Personal information
- Full name: Saturnin Ibela Ignambi
- Date of birth: 23 March 1971 (age 55)
- Place of birth: Gabon

Team information
- Current team: Gabon U23 (head coach)

Senior career*
- Years: Team / Apps / (Gls)
- AS Mangasport
- USM Libreville

Managerial career
- 2017–2019: Gabon U17
- 2019–2020: AS Bouenguidi Sports
- 2020–2021: Djoliba AC
- 2022–2023: Gabon U23
- 2022–2023: Lozo Sport
- 2023–2024: Loto-Popo FC
- 2024: AS Bouenguidi Sports
- 2025: Oyem AC
- 2026: FC Tshikas
- 2026–: Gabon U23

= Saturnin Ibela =

Gabonese football manager (born 1971)

Saturnin Ibela Ignambi (born 23 March 1971) is a Gabonese football manager and former player who is the manager of the Gabon national under-23 football team.

==Playing career==
Ibela was born on 23 March 1971 in Gabon.
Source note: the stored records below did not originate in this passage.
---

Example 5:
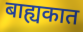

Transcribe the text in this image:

बाह्यकात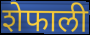
शेफालीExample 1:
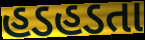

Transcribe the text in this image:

હડહડતા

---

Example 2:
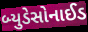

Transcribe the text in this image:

બ્યુડેસોનાઈડ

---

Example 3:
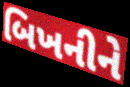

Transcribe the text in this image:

બિખનીને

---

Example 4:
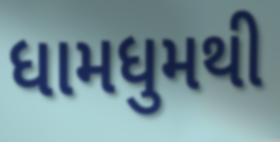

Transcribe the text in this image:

ધામધુમથી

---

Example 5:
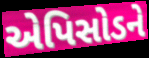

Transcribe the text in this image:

એપિસોડનેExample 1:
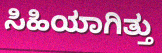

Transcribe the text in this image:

ಸಿಹಿಯಾಗಿತ್ತು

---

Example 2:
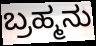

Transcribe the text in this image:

ಬ್ರಹ್ಮನು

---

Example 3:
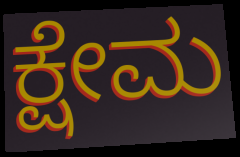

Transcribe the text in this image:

ಕ್ಷೇಮ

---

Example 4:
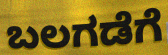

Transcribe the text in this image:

ಬಲಗಡೆಗೆ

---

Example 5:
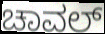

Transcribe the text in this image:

ಚಾವಲ್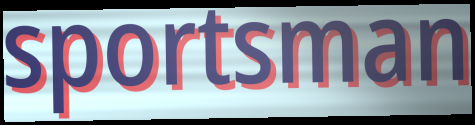
sportsmanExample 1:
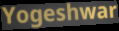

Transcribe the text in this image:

Yogeshwar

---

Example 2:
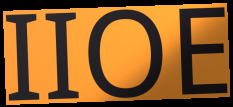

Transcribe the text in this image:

IIOE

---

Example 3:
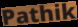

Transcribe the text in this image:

Pathik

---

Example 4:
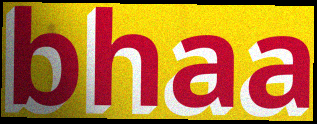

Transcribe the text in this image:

bhaa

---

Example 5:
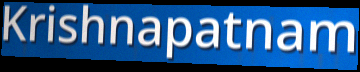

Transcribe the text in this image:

Krishnapatnam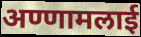
अण्णामलाई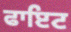
ਫਾਇਟ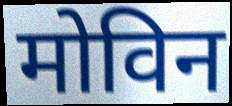
मोविनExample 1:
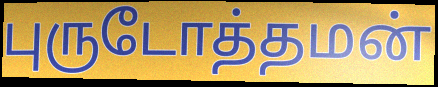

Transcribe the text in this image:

புருடோத்தமன்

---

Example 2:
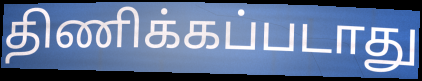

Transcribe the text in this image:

திணிக்கப்படாது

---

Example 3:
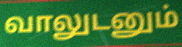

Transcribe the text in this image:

As a player, he played for Gabonese side AS Mangasport. After that, he signed for Gabonese side USM Libreville before starting his managerial career.

==Managerial career==
Ibela has worked as a football coach since 1999. He has previously coached for USM Libreville, Club Sportif de Libreville, other clubs in Gabon, and Avenir Sportif d'Orly in France.

In 2016, Ibela obtained his Confederation of African Football A License. The 4–2–3–1 player formation has been regarded as his preferred player formation in management. In 2017, he was appointed manager of the Gabon national under-17 football team. He was the manager Gabonese football club AS Bouenguidi Sports from 2019 to 2020. On 28 December 2020, he was appointed manager of Malian Première Division side Djoliba AC, succeeding Georges Kouadio. Upon arrival at the club, he was tasked with helping them win the league and the Malian Cup and achieve qualification for the CAF Champions League in the process. The team ended in third place in the 2020–21 season, but they were knocked out of the Malian Cup by second-tier side Binga FC, which led to his dismissal.

In 2022, he was appointed manager of the Gabon national under-23 football team. He helped the team achieve qualification for the 2023 U-23 Africa Cup of Nations, held in Morocco. However, they were unable to reach the knockout stage of the tournament. Later that same year, he was appointed manager of Gabonese side Lozo Sport. He had resigned from the club by February 2023. On 21 September 2023, Ibela was appointed manager of Benin Premier League side Loto-Popo FC, replacing Mathias Déguénon. While he managed the club, Beninese newspaper Les 4 Vérités described him as "part of the young generation of Gabonese coaches". In 2024, he managed AS Bouenguidi Sports. In 2025, he was the manager of Oyem AC.

On 9 January 2026, he became the manager of FC Tshikas, during the 2025–26 Linafoot season. He won his first match against JS Groupe Bazano, however the team did not avoid relegation.

As of 2026, Ibela is the manager of the Gabon national under-23 football team.